> _Consegna A_:
Trascriva senza alcuna modifica le righe dei record comprese tra quella che contiene «order: Sapindales» e quella che contiene «genus: Chamaenerion», entrambe incluse.
─── Brano di lettura
D’altra parte il tentativo di molti sedicenti evangelici di scindere fra
Israele, nazione eletta, e lo stato d’Israele, ignora il fatto che le radici del
sionismo si trovano nelle profezie dell’Antico Testamento. Dio continua a
servirsi dei processi storici per compiere i suoi piani. A questo proposito
suggerisco che Antonio
chieda all’EDIPI che gli venga
inviato una copia del mio libretto intitolato «Gli effetti della teologia
della sostituzione». Chi mette in dubbio che la chiesa dei gentili
non dovrebbe in qualche modo sostenere Israele, popolo e stato, farebbe bene a
meditare Romani 15,25-27. {17-12-2008; Rinaldo Diprose è membro del
consiglio dell'Edipi}
4. {Giampaolo Natale} ▲
Ho potuto leggere
l’intervento del fratello Rinaldo Diprose, che stimo non solo come fratello ma
anche come studioso. Vorrei tuttavia far notare alcune osservazioni che vengono
fuori dal suo testo e che mi sembrano un po’ azzardate… o forse sono solo da
precisare.
1. S’afferma che «era cosa normale per i Giudei messianici esprimere il loro
amore per Dio ricordando i suoi prodigi nei modi indicati dalla legge»
e si vorrebbe (se non ho capito male) in tal modo giustificare i
giudei-messianici che ancora oggi osservano tali solennità in quanto
sarebbero liberi di farlo.
Questo però non tiene in considerazione che all’epoca delle lettere paoline il
tempio non era ancora stato distrutto e questa era una condizione essenziale per
l’osservanza delle suddette solennità. Ogni festa prescriveva delle offerte e
necessiterebbe della ricostituzione di tutto l’apparato sacerdotale levita.
──────
> _Consegna B_:
Risponda brevemente, in base al brano, ai seguenti quesiti:
(i) Secondo il brano, dove si trovano le radici del sionismo?
(ii) Quale passo biblico viene consigliato di meditare a chi dubita che la chiesa dei gentili debba sostenere Israele?
(iii) Nel secondo intervento, che cosa non era ancora accaduto all'epoca delle lettere paoline?
─── Record del dataset
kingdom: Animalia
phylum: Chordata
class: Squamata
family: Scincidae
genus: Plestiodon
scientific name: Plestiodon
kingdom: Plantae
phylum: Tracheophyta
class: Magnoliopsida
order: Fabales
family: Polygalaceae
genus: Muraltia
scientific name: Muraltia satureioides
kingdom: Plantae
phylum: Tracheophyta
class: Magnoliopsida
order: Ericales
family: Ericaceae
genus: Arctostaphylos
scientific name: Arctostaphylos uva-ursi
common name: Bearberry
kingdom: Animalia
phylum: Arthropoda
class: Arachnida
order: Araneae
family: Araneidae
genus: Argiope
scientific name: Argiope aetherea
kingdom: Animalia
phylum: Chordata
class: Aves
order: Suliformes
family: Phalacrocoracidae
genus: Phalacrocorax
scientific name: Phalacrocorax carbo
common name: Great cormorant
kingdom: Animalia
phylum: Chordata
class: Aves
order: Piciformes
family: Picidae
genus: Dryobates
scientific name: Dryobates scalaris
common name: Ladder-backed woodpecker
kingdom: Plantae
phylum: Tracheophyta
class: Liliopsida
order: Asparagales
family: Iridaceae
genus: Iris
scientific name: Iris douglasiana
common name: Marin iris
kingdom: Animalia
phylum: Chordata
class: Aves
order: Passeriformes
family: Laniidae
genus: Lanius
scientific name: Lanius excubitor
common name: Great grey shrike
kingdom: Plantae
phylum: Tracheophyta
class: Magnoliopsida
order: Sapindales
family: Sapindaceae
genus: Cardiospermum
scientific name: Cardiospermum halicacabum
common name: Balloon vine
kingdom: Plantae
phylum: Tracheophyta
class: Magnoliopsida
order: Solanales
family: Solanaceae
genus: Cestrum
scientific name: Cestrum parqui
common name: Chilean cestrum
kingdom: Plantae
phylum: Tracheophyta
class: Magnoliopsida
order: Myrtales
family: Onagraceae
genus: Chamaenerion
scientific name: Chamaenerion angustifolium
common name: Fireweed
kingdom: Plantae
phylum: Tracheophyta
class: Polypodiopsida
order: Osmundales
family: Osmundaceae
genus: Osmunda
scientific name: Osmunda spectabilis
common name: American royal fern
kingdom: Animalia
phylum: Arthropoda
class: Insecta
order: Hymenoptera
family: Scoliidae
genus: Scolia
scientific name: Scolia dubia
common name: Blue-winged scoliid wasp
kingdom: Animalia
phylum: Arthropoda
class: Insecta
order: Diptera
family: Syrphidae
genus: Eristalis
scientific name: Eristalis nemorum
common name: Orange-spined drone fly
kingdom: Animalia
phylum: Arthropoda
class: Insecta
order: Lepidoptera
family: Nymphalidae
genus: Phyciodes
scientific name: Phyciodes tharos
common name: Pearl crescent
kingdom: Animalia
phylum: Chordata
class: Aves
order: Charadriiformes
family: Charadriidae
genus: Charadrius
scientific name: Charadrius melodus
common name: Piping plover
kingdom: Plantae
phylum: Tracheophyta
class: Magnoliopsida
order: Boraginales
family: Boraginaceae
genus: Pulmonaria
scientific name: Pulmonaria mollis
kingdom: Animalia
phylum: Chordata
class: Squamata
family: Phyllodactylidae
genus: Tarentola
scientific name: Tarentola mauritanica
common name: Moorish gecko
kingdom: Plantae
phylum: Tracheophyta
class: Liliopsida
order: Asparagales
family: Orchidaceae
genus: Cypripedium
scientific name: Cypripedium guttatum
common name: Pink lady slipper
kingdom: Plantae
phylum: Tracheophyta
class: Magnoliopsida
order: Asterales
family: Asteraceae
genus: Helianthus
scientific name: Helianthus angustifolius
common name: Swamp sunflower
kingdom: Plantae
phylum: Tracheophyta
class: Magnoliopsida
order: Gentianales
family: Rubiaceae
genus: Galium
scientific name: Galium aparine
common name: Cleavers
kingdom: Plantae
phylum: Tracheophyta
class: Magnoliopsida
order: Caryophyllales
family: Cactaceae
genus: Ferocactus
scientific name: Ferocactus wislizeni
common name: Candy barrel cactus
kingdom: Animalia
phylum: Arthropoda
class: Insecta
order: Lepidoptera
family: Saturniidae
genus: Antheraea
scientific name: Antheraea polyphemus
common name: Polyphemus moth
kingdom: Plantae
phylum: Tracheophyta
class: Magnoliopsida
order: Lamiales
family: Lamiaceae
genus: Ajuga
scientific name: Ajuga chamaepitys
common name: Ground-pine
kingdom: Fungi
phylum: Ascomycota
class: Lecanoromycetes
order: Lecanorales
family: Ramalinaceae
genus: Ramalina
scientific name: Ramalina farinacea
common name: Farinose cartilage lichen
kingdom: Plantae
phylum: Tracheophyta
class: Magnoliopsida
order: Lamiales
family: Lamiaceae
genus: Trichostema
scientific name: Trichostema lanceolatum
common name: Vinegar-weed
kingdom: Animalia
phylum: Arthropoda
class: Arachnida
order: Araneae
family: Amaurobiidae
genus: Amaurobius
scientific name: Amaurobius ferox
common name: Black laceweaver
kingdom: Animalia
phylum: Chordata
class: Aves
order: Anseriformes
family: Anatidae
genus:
──────
> _Risposta finale A_:
order: Sapindales
family: Sapindaceae
genus: Cardiospermum
scientific name: Cardiospermum halicacabum
common name: Balloon vine
kingdom: Plantae
phylum: Tracheophyta
class: Magnoliopsida
order: Solanales
family: Solanaceae
genus: Cestrum
scientific name: Cestrum parqui
common name: Chilean cestrum
kingdom: Plantae
phylum: Tracheophyta
class: Magnoliopsida
order: Myrtales
family: Onagraceae
genus: Chamaenerion

> _Risposta finale B_:
(i) Nelle profezie dell'Antico Testamento.
(ii) Romani 15,25-27.
(iii) Il tempio non era ancora stato distrutto.